AT least Bt25 billion will flow into the economy from the campaign funds of political parties and some 5,000 candidates between now and when the general elections are held, says a report by SG Securities.

This sounds like income distribution in the fast lane, if not another Thai version of the Miyazawa stimulus package, Bt50 billion of which has been sown into the social safety net programme over the past three years.

The election campaign money "should help improve slightly the purchasing power of people in the rural sector in the short-term", says the SG Securities report.

Speculative stocks that might benefit from money politics include Big C Supercenter, Siam Makro, BEC World, Matichon, Nation Multimedia and Post Publishing, its says, adding that media companies, in particular, should profit from an increase in advertising revenues.

Thai politicians poured in about Bt20 billion to help clear their path to Parliament in the last election, held in November 1996, according to estimates by the Thai Farmers Research Centre. That election campaign was dubbed the most expensive in the country's history.

"We have not yet made the estimate [for this year] because we would like to wait until November 24 [tomorrow] when all the candidates have filed their registrations," a Thai Farmers Research Centre official said.

"We think that the amount of money for political campaigns is likely to be similar to the last general election," the official said.

This time round, however, a number of factors will curb money politics.

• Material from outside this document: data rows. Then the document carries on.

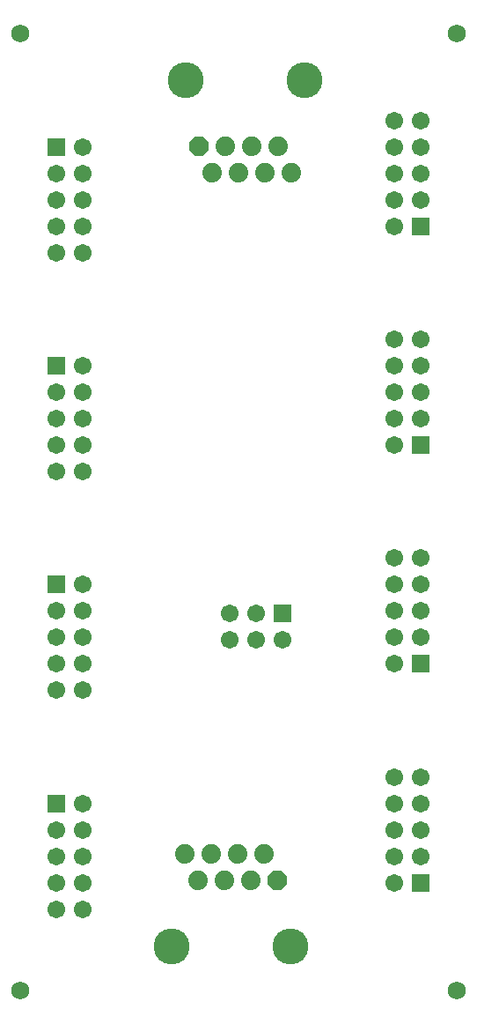
<source format=gbs>
G04 Layer_Color=16711935*
%FSAX44Y44*%
%MOMM*%
G71*
G01*
G75*
%ADD63C,1.8796*%
%ADD64P,2.0345X8X22.5*%
%ADD65C,3.4532*%
%ADD66C,1.7032*%
%ADD67R,1.7032X1.7032*%
%ADD68C,1.7272*%
D63*
X00298130Y00371450D02*
D03*
X00310830Y00346050D02*
D03*
X00323530Y00371450D02*
D03*
X00336230Y00346050D02*
D03*
X00348930Y00371450D02*
D03*
X00361630Y00346050D02*
D03*
X00374330Y00371450D02*
D03*
X00324780Y01025500D02*
D03*
X00337480Y01050900D02*
D03*
X00350180Y01025500D02*
D03*
X00362880Y01050900D02*
D03*
X00375580Y01025500D02*
D03*
X00388280Y01050900D02*
D03*
X00400980Y01025500D02*
D03*
D64*
X00387030Y00346050D02*
D03*
X00312080Y01050900D02*
D03*
D65*
X00285410Y00282550D02*
D03*
X00399730D02*
D03*
X00299380Y01114400D02*
D03*
X00413700D02*
D03*
D66*
X00499600Y00445400D02*
D03*
X00525000D02*
D03*
Y00369200D02*
D03*
Y00394600D02*
D03*
Y00420000D02*
D03*
X00499600Y00343800D02*
D03*
Y00369200D02*
D03*
Y00394600D02*
D03*
Y00420000D02*
D03*
Y00630000D02*
D03*
Y00604600D02*
D03*
Y00579200D02*
D03*
Y00553800D02*
D03*
X00525000Y00630000D02*
D03*
Y00604600D02*
D03*
Y00579200D02*
D03*
Y00655400D02*
D03*
X00499600D02*
D03*
Y00865400D02*
D03*
X00525000D02*
D03*
Y00789200D02*
D03*
Y00814600D02*
D03*
Y00840000D02*
D03*
X00499600Y00763800D02*
D03*
Y00789200D02*
D03*
Y00814600D02*
D03*
Y00840000D02*
D03*
Y01050000D02*
D03*
Y01024600D02*
D03*
Y00999200D02*
D03*
Y00973800D02*
D03*
X00525000Y01050000D02*
D03*
Y01024600D02*
D03*
Y00999200D02*
D03*
Y01075400D02*
D03*
X00499600D02*
D03*
X00200400Y00318400D02*
D03*
X00175000D02*
D03*
Y00394600D02*
D03*
Y00369200D02*
D03*
Y00343800D02*
D03*
X00200400Y00420000D02*
D03*
Y00394600D02*
D03*
Y00369200D02*
D03*
Y00343800D02*
D03*
Y00553800D02*
D03*
Y00579200D02*
D03*
Y00604600D02*
D03*
Y00630000D02*
D03*
X00175000Y00553800D02*
D03*
Y00579200D02*
D03*
Y00604600D02*
D03*
Y00528400D02*
D03*
X00200400D02*
D03*
Y00738400D02*
D03*
X00175000D02*
D03*
Y00814600D02*
D03*
Y00789200D02*
D03*
Y00763800D02*
D03*
X00200400Y00840000D02*
D03*
Y00814600D02*
D03*
Y00789200D02*
D03*
Y00763800D02*
D03*
Y00973800D02*
D03*
Y00999200D02*
D03*
Y01024600D02*
D03*
Y01050000D02*
D03*
X00175000Y00973800D02*
D03*
Y00999200D02*
D03*
Y01024600D02*
D03*
Y00948400D02*
D03*
X00200400D02*
D03*
X00366700Y00602590D02*
D03*
Y00577190D02*
D03*
X00341300Y00602590D02*
D03*
Y00577190D02*
D03*
X00392100D02*
D03*
D67*
X00525000Y00343800D02*
D03*
Y00553800D02*
D03*
Y00763800D02*
D03*
Y00973800D02*
D03*
X00175000Y00420000D02*
D03*
Y00630000D02*
D03*
Y00840000D02*
D03*
Y01050000D02*
D03*
X00392100Y00602590D02*
D03*
D68*
X00560000Y01160000D02*
D03*
X00140000D02*
D03*
X00560000Y00240000D02*
D03*
X00140000D02*
D03*
M02*

</source>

First, politicians are likely to be more careful about how they spend money as the Election Commission (EC) is empowered to issue a red card to, or disqualify, any candidate found to have bought votes.

Second, the economic crisis has depleted the coffers of some candidates. Also, money previously generated from the stock market is no longer forthcoming because of the market slump.

Third, the new election rules have narrowed the constituencies, so that the elected MP will have more time to devote to the people they represent. This will make campaigning less costly for candidates.

"Besides, the party list system now introduced for the first time will lead to a voting pattern based on political parties. This will also reduce the campaign costs for individual candidates," said the Thai Farmers Research Centre official.

If all the Bt25 billion is spent during this election campaign, it might not contribute to a significant improvement in domestic consumption.

With the rules put in place by the banking authorities to curb money laundering, people have become more cautious about depositing their money with the banks. Depositors are now required to fill in a bank form when moving Bt2 million or more into any bank account.